[Bounding box prediction data]
+---+
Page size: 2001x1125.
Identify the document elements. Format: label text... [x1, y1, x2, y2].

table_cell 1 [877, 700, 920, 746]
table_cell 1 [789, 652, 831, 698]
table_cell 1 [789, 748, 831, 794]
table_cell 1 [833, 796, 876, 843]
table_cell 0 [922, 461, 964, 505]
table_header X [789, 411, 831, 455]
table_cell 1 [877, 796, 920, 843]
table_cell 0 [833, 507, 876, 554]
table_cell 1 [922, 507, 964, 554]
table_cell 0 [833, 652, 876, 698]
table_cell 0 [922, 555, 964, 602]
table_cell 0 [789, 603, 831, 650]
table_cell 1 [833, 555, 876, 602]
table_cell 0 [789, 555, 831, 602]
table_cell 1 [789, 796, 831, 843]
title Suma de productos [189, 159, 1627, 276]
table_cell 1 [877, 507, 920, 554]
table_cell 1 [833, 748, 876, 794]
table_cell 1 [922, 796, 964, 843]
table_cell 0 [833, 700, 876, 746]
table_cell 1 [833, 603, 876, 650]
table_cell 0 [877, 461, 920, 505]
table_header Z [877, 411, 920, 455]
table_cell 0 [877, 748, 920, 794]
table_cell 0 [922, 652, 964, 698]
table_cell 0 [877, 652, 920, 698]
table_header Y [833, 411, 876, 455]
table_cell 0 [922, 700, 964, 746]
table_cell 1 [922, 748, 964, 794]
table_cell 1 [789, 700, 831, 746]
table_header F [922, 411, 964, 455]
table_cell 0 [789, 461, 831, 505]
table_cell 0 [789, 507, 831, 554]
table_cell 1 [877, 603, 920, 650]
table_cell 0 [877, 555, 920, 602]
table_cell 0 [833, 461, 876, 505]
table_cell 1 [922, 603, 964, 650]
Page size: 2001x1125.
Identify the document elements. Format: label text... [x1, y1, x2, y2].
+---+
GOAL OF THE EXERCISE
Every one of the entries must be printed exactly.

RESULT FOR THIS TASK
Page size: 2001x1125.
Identify the document elements. Format: label text... [x1, y1, x2, y2].

table_cell 1 [877, 700, 920, 746]
table_cell 1 [789, 652, 831, 698]
table_cell 1 [789, 748, 831, 794]
table_cell 1 [833, 796, 876, 843]
table_cell 0 [922, 461, 964, 505]
table_header X [789, 411, 831, 455]
table_cell 1 [877, 796, 920, 843]
table_cell 0 [833, 507, 876, 554]
table_cell 1 [922, 507, 964, 554]
table_cell 0 [833, 652, 876, 698]
table_cell 0 [922, 555, 964, 602]
table_cell 0 [789, 603, 831, 650]
table_cell 1 [833, 555, 876, 602]
table_cell 0 [789, 555, 831, 602]
table_cell 1 [789, 796, 831, 843]
title Suma de productos [189, 159, 1627, 276]
table_cell 1 [877, 507, 920, 554]
table_cell 1 [833, 748, 876, 794]
table_cell 1 [922, 796, 964, 843]
table_cell 0 [833, 700, 876, 746]
table_cell 1 [833, 603, 876, 650]
table_cell 0 [877, 461, 920, 505]
table_header Z [877, 411, 920, 455]
table_cell 0 [877, 748, 920, 794]
table_cell 0 [922, 652, 964, 698]
table_cell 0 [877, 652, 920, 698]
table_header Y [833, 411, 876, 455]
table_cell 0 [922, 700, 964, 746]
table_cell 1 [922, 748, 964, 794]
table_cell 1 [789, 700, 831, 746]
table_header F [922, 411, 964, 455]
table_cell 0 [789, 461, 831, 505]
table_cell 0 [789, 507, 831, 554]
table_cell 1 [877, 603, 920, 650]
table_cell 0 [877, 555, 920, 602]
table_cell 0 [833, 461, 876, 505]
table_cell 1 [922, 603, 964, 650]
Page size: 2001x1125.
Identify the document elements. Format: label text... [x1, y1, x2, y2].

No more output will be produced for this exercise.